**Aim of the exercise:** Change "الواي فاي" to "شبكة Wi-Fi" in the lines below and give them back with everything else unchanged. Leave the pictures out of your answer.

**Extracted data:**
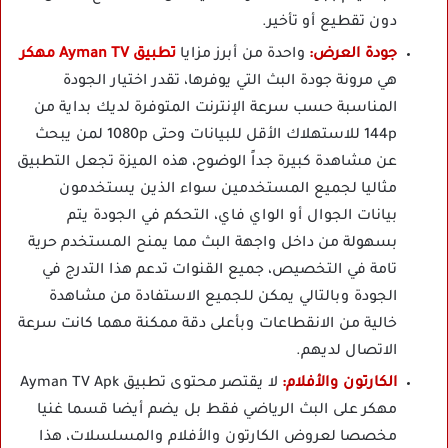
دون تقطيع أو تأخير.
جودة العرض:
واحدة من أبرز مزايا
تطبيق Ayman TV مهكر
هي مرونة جودة البث التي يوفرها، تقدر اختيار الجودة
المناسبة حسب سرعة الإنترنت المتوفرة لديك بداية من
144p للاستهلاك الأقل للبيانات وحتى 1080p لمن يبحث
عن مشاهدة كبيرة جداً الوضوح، هذه الميزة تجعل التطبيق
مثاليا لجميع المستخدمين سواء الذين يستخدمون
بيانات الجوال أو الواي فاي، التحكم في الجودة يتم
بسهولة من داخل واجهة البث مما يمنح المستخدم حرية
تامة في التخصيص، جميع القنوات تدعم هذا التدرج في
الجودة وبالتالي يمكن للجميع الاستفادة من مشاهدة
خالية من الانقطاعات وبأعلى دقة ممكنة مهما كانت سرعة
الاتصال لديهم.
الكارتون والأفلام:
لا يقتصر محتوى تطبيق Ayman TV Apk
مهكر على البث الرياضي فقط بل يضم أيضا قسما غنيا
مخصصا لعروض الكارتون والأفلام والمسلسلات، هذا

**Reply to the task:**
دون تقطيع أو تأخير.
جودة العرض:
واحدة من أبرز مزايا
تطبيق Ayman TV مهكر
هي مرونة جودة البث التي يوفرها، تقدر اختيار الجودة
المناسبة حسب سرعة الإنترنت المتوفرة لديك بداية من
144p للاستهلاك الأقل للبيانات وحتى 1080p لمن يبحث
عن مشاهدة كبيرة جداً الوضوح، هذه الميزة تجعل التطبيق
مثاليا لجميع المستخدمين سواء الذين يستخدمون
بيانات الجوال أو شبكة Wi-Fi، التحكم في الجودة يتم
بسهولة من داخل واجهة البث مما يمنح المستخدم حرية
تامة في التخصيص، جميع القنوات تدعم هذا التدرج في
الجودة وبالتالي يمكن للجميع الاستفادة من مشاهدة
خالية من الانقطاعات وبأعلى دقة ممكنة مهما كانت سرعة
الاتصال لديهم.
الكارتون والأفلام:
لا يقتصر محتوى تطبيق Ayman TV Apk
مهكر على البث الرياضي فقط بل يضم أيضا قسما غنيا
مخصصا لعروض الكارتون والأفلام والمسلسلات، هذا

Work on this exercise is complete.